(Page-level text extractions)
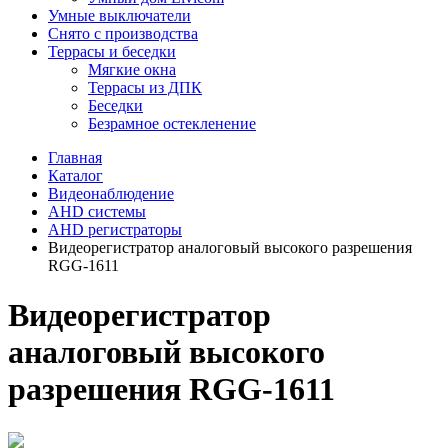
Умные выключатели
Снято с производства
Террасы и беседки
Мягкие окна
Террасы из ДПК
Беседки
Безрамное остекленение
Главная
Каталог
Видеонаблюдение
AHD системы
AHD регистраторы
Видеорегистратор аналоговый высокого разрешения
RGG-1611
Видеорегистратор
аналоговый высокого
разрешения RGG-1611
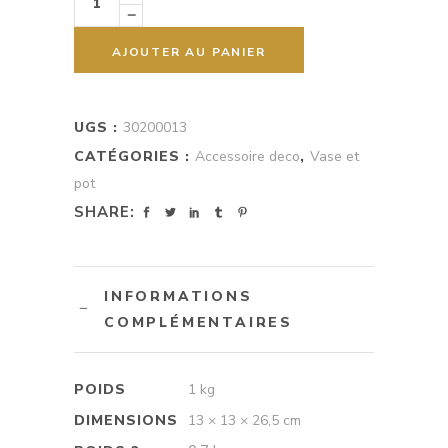
quantity
200 Dh
540 Dh
AJOUTER AU PANIER
UGS :
30200013
CATÉGORIES :
Accessoire deco
,
Vase et
pot
SHARE:
INFORMATIONS
COMPLÉMENTAIRES
POIDS
1 kg
DIMENSIONS
13 × 13 × 26,5 cm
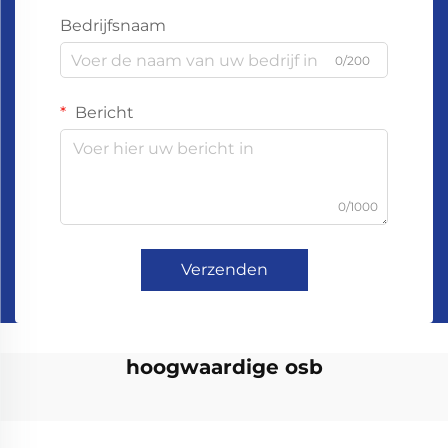
Bedrijfsnaam
0/200
Bericht
0/1000
Verzenden
hoogwaardige osb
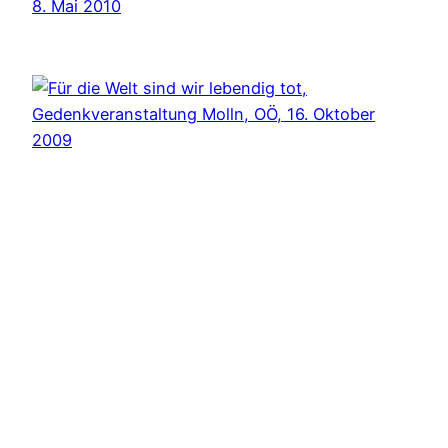
8. Mai 2010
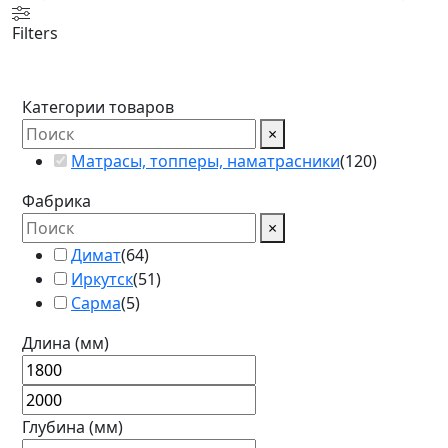
Filters
Категории товаров
×
Матрасы, топперы, наматрасники
(
120
)
Фабрика
×
Димат
(
64
)
Иркутск
(
51
)
Сарма
(
5
)
Длина (мм)
Глубина (мм)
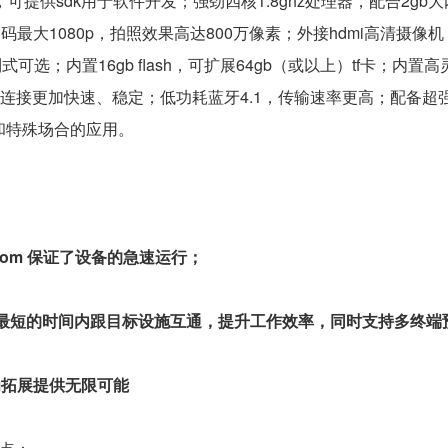
可提供sdk用于软件开发；强劲四核1.8ghz处理器，配合2gb
最大1080p，拍照效果高达800万像素；外接hdmi高清摄像机
式可选；内置16gb flash，可扩展64gb（或以上）tf卡；内
i协议，连接更加快速、稳定；低功耗蓝牙4.1，传输速率更高；配备超
和特殊场合的应用。
6gb rom 保证了设备的急速运行；
最短的时间内跟目标设施互通，提升工作效率，同时支持多终端
为拓展提供无限可能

• Problem description: Go through the records above and write out every line exactly, passing over the pictures.

• Solution to this task:
Умные выключатели
Снято с производства
Террасы и беседки
Мягкие окна
Террасы из ДПК
Беседки
Безрамное остекленение
Главная
Каталог
Видеонаблюдение
AHD системы
AHD регистраторы
Видеорегистратор аналоговый высокого разрешения
RGG-1611
Видеорегистратор
аналоговый высокого
разрешения RGG-1611
quantity
200 Dh
540 Dh
AJOUTER AU PANIER
UGS :
30200013
CATÉGORIES :
Accessoire deco
,
Vase et
pot
SHARE:
INFORMATIONS
COMPLÉMENTAIRES
POIDS
1 kg
DIMENSIONS
13 × 13 × 26,5 cm
Bedrijfsnaam
0/200
Bericht
0/1000
Verzenden
hoogwaardige osb
8. Mai 2010
Filters
Категории товаров
×
Матрасы, топперы, наматрасники
(
120
)
Фабрика
×
Димат
(
64
)
Иркутск
(
51
)
Сарма
(
5
)
Длина (мм)
Глубина (мм)
可提供sdk用于软件开发；强劲四核1.8ghz处理器，配合2gb
最大1080p，拍照效果高达800万像素；外接hdmi高清摄像机
式可选；内置16gb flash，可扩展64gb（或以上）tf卡；内
i协议，连接更加快速、稳定；低功耗蓝牙4.1，传输速率更高；配备超
和特殊场合的应用。
6gb rom 保证了设备的急速运行；
最短的时间内跟目标设施互通，提升工作效率，同时支持多终端
为拓展提供无限可能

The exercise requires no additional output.